MUSEUM NATIONAL D’HISTOIRE NATURELLE

Partant de ce constat et dans l’optique de contrer cette diminution du nombre d’oiseaux, il peut être intéressant de fournir à ces derniers une nourriture complémentaire pour les aider à passer l’hiver et les mettre dans de bonnes dispositions pour la période de reproduction !

Le saviez-vous ?

Certaines espèces d'oiseaux ont l'habitude de chercheur leur nourriture au sol : merle noir, mouche, rouge-gorge familier. C'est pourquoi une mangeoire disposer à faible hauteur, proche du sol, leur sera utile ! 

De cette façon, les oiseaux nourris au cours de l’hiver auraient une meilleure chance de survivre à la saison[2] et seraient globalement en meilleur état de santé (moins de stress, plus haut taux d’antioxydants, meilleure défense immunitaire, plus joli plumage)[3]. Ils connaîtraient également, selon certains scientifiques – sachant que toutes les études ne s’accordent pas sur ce point – une période de reproduction plus fructueuse (plus d’oisillons et meilleur pourcentage de survie de ces derniers)[4].

📌 Idées

  • Il est intéressant de nourrir les oiseaux toujours aux mêmes horaires ou de s’assurer de remplir les mangeoires régulièrement car alors la prévisibilité de la nourriture tend à diminuer leur stress, ce qui leur permet de mieux stocker la graisse[5].
  • Pensez également à leur fournir de l’eau, difficile d’accès en période de gel prolongée !

Mais plusieurs risques à prendre en compte...

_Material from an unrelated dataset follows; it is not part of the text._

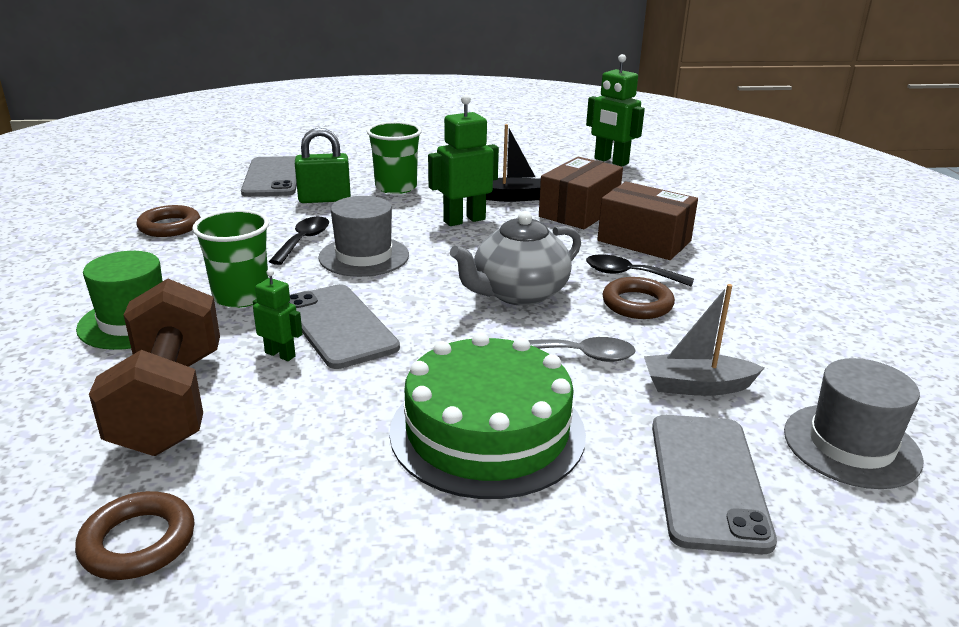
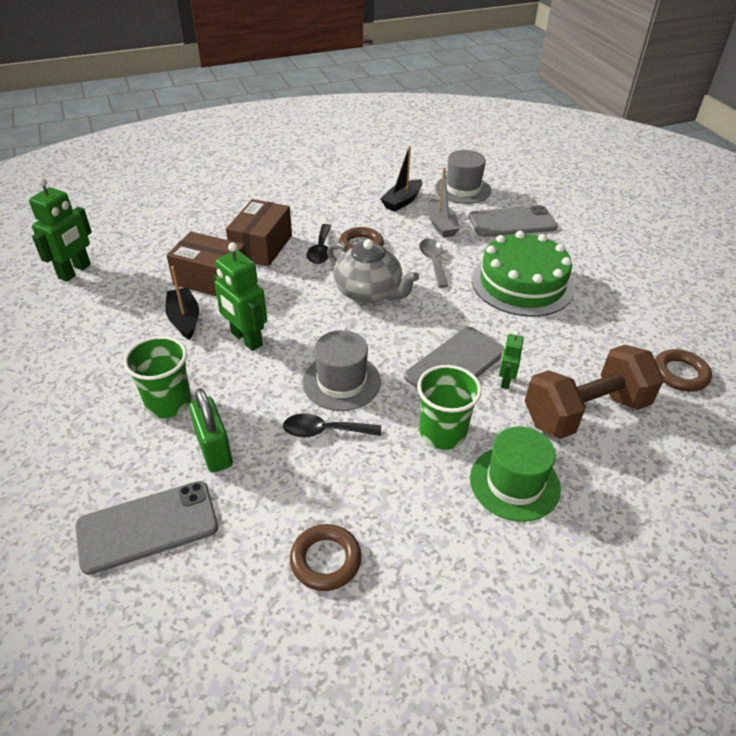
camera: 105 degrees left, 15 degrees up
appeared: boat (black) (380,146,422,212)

Il s’agit toutefois d’être précautionneux lorsque l’on décide de nourrir les oiseaux car cela peut avoir des effets pervers non négligeables, soit en impactant directement les individus eux-mêmes, soit en affectant des dynamiques écologiques plus complexes. 

Les risques du nourrissage sur les individus eux-mêmes

L’un des principaux risques est sanitaire ! En effet, les oiseaux qui se rassemblent au même endroit sont susceptibles de se transmettre des maladies et d’en mourir[6].
La question de la dépendance des animaux à la nourriture se pose. Les scientifiques ne sont pas tous d’accord à ce sujet[8]. Il est en tout cas fort probable :
  • qu’arrêter de nourrir les oiseaux subitement, surtout en période de gel peut avoir des conséquences dramatiques pour leur survie.
  • que le nourrissage peut, de façon générale, conduire les animaux à faire des choix sous optimaux en favorisant ce que l’on nomme les « pièges écologiques ». Les oiseaux, du fait de l’abondance de nourriture liée au nourrissage, sont encouragés à rester sur place, augmentant leur concentration alors même que les ressources présentes naturellement ne sont en réalité pas suffisantes pour tous les nourrir.
  • que certains oiseaux peuvent dans certains cas devenir entièrement dépendants de la nourriture distribuée par l’humain pour passer l’hiver[9]. Une telle dépendance, constatée localement et de façon ponctuelle par les scientifiques, n’est pas souhaitable. La nourriture distribuée par l’homme doit avant tout constituer une supplémentation sans vocation à remplacer les ressources naturelles disponibles. C’est pourquoi le nourrissage doit être raisonné et se cantonner aux périodes de gel prolongées.
Par ailleurs, rassembler les animaux autour des mêmes points de nourrissage pourrait augmenter les phénomènes de prédation. Une telle augmentation potentielle reste toutefois difficile à évaluer de l’aveu même des scientifiques. Certains ont même estimé que le risque était en réalité inchangé [10].

Le saviez-vous ?

Les principaux prédateurs des oiseaux nourris dans nos jardins sont les rapaces, les chats, les renards, les fouines, les martres. l'épervier est le plus grand prédateur naturel des oiseaux. Avec l'accroissement de la population de chats errants et domestiques, ces derniers exercent une pression de plus en plus importante sur la population d'oiseaux [11].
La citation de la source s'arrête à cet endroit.